━━━ The input ━━━

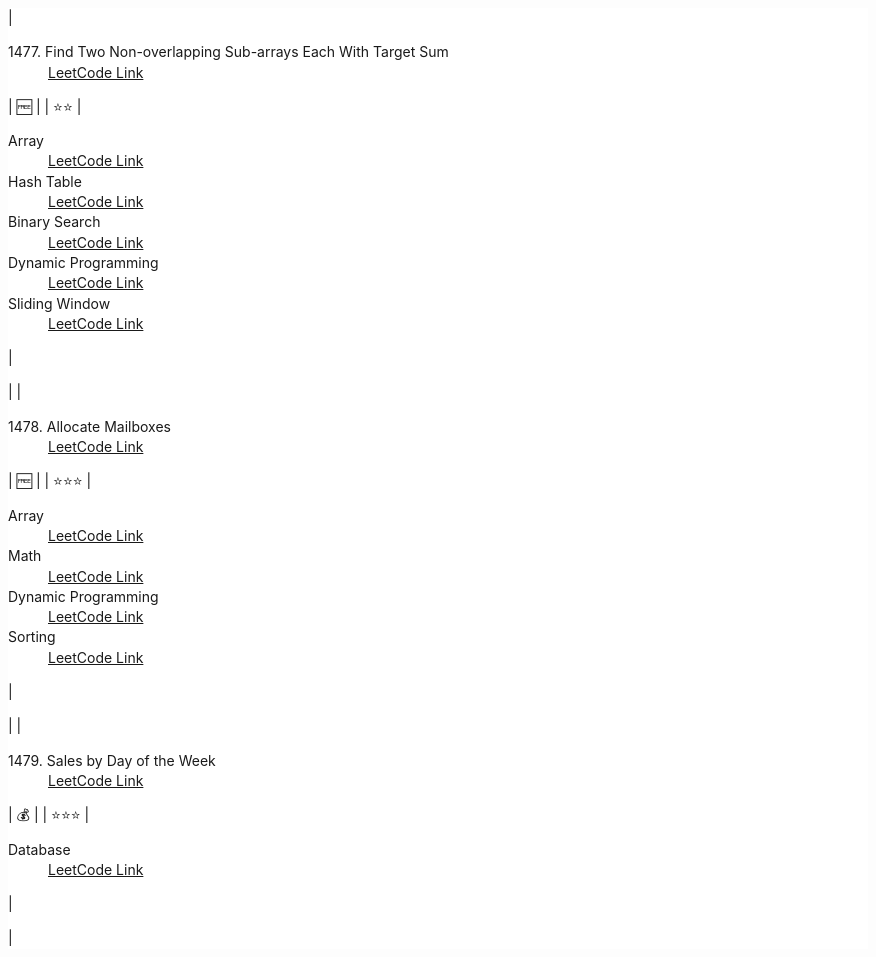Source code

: | <dl><dt>1477. Find Two Non-overlapping Sub-arrays Each With Target Sum</dt><dd>[LeetCode Link](https://leetcode.com/problems/find-two-non-overlapping-sub-arrays-each-with-target-sum)</dd></dl>                                               | 🆓    |        | ⭐️⭐️       | <dl><dt>Array</dt><dd>[LeetCode Link](https://leetcode.com/tag/array)</dd><dt>Hash Table</dt><dd>[LeetCode Link](https://leetcode.com/tag/hash-table)</dd><dt>Binary Search</dt><dd>[LeetCode Link](https://leetcode.com/tag/binary-search)</dd><dt>Dynamic Programming</dt><dd>[LeetCode Link](https://leetcode.com/tag/dynamic-programming)</dd><dt>Sliding Window</dt><dd>[LeetCode Link](https://leetcode.com/tag/sliding-window)</dd></dl>                                                                                                                                                                                                                                                                                                                                                                                                                     | <dl></dl>                                                                                                                                                                                                                                                                                                                                                                                                                                                                                                                                                                                                                                                                                                                                                                                                          |
| <dl><dt>1478. Allocate Mailboxes</dt><dd>[LeetCode Link](https://leetcode.com/problems/allocate-mailboxes)</dd></dl>                                                                                                                           | 🆓    |        | ⭐️⭐️⭐️     | <dl><dt>Array</dt><dd>[LeetCode Link](https://leetcode.com/tag/array)</dd><dt>Math</dt><dd>[LeetCode Link](https://leetcode.com/tag/math)</dd><dt>Dynamic Programming</dt><dd>[LeetCode Link](https://leetcode.com/tag/dynamic-programming)</dd><dt>Sorting</dt><dd>[LeetCode Link](https://leetcode.com/tag/sorting)</dd></dl>                                                                                                                                                                                                                                                                                                                                                                                                                                                                                                                                     | <dl></dl>                                                                                                                                                                                                                                                                                                                                                                                                                                                                                                                                                                                                                                                                                                                                                                                                          |
| <dl><dt>1479. Sales by Day of the Week</dt><dd>[LeetCode Link](https://leetcode.com/problems/sales-by-day-of-the-week)</dd></dl>                                                                                                               | 💰    |        | ⭐️⭐️⭐️     | <dl><dt>Database</dt><dd>[LeetCode Link](https://leetcode.com/tag/database)</dd></dl>                                                                                                                                                                                                                                                                                                                                                                                                                                                                                                                                                                                                                                                                                                                                                                               | <dl></dl>                                                                                                                                                                                                                                                                                                                                                                                                                                                                                                                                                                                                                                                                                                                                                                                                          |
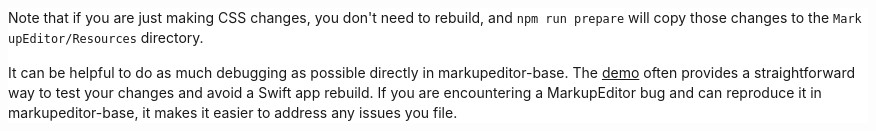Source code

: Note that if you are just making CSS changes, you don't need to rebuild, and `npm run prepare` will copy those changes to the `MarkupEditor/Resources` directory.

It can be helpful to do as much debugging as possible directly in markupeditor-base. The [demo](https://stevengharris.github.io/markupeditor-base/demo/index.html) often provides a straightforward way to test your changes and avoid a Swift app rebuild. If you are encountering a MarkupEditor bug and can reproduce it in markupeditor-base, it makes it easier to address any issues you file.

━━━

Brief:
Go through the listing above and write it out again exactly, dropping the pictures.

Solved exercise:
Source code

: | <dl><dt>1477. Find Two Non-overlapping Sub-arrays Each With Target Sum</dt><dd>[LeetCode Link](https://leetcode.com/problems/find-two-non-overlapping-sub-arrays-each-with-target-sum)</dd></dl>                                               | 🆓    |        | ⭐️⭐️       | <dl><dt>Array</dt><dd>[LeetCode Link](https://leetcode.com/tag/array)</dd><dt>Hash Table</dt><dd>[LeetCode Link](https://leetcode.com/tag/hash-table)</dd><dt>Binary Search</dt><dd>[LeetCode Link](https://leetcode.com/tag/binary-search)</dd><dt>Dynamic Programming</dt><dd>[LeetCode Link](https://leetcode.com/tag/dynamic-programming)</dd><dt>Sliding Window</dt><dd>[LeetCode Link](https://leetcode.com/tag/sliding-window)</dd></dl>                                                                                                                                                                                                                                                                                                                                                                                                                     | <dl></dl>                                                                                                                                                                                                                                                                                                                                                                                                                                                                                                                                                                                                                                                                                                                                                                                                          |
| <dl><dt>1478. Allocate Mailboxes</dt><dd>[LeetCode Link](https://leetcode.com/problems/allocate-mailboxes)</dd></dl>                                                                                                                           | 🆓    |        | ⭐️⭐️⭐️     | <dl><dt>Array</dt><dd>[LeetCode Link](https://leetcode.com/tag/array)</dd><dt>Math</dt><dd>[LeetCode Link](https://leetcode.com/tag/math)</dd><dt>Dynamic Programming</dt><dd>[LeetCode Link](https://leetcode.com/tag/dynamic-programming)</dd><dt>Sorting</dt><dd>[LeetCode Link](https://leetcode.com/tag/sorting)</dd></dl>                                                                                                                                                                                                                                                                                                                                                                                                                                                                                                                                     | <dl></dl>                                                                                                                                                                                                                                                                                                                                                                                                                                                                                                                                                                                                                                                                                                                                                                                                          |
| <dl><dt>1479. Sales by Day of the Week</dt><dd>[LeetCode Link](https://leetcode.com/problems/sales-by-day-of-the-week)</dd></dl>                                                                                                               | 💰    |        | ⭐️⭐️⭐️     | <dl><dt>Database</dt><dd>[LeetCode Link](https://leetcode.com/tag/database)</dd></dl>                                                                                                                                                                                                                                                                                                                                                                                                                                                                                                                                                                                                                                                                                                                                                                               | <dl></dl>                                                                                                                                                                                                                                                                                                                                                                                                                                                                                                                                                                                                                                                                                                                                                                                                          |
Source code

: Note that if you are just making CSS changes, you don't need to rebuild, and `npm run prepare` will copy those changes to the `MarkupEditor/Resources` directory.

It can be helpful to do as much debugging as possible directly in markupeditor-base. The [demo](https://stevengharris.github.io/markupeditor-base/demo/index.html) often provides a straightforward way to test your changes and avoid a Swift app rebuild. If you are encountering a MarkupEditor bug and can reproduce it in markupeditor-base, it makes it easier to address any issues you file.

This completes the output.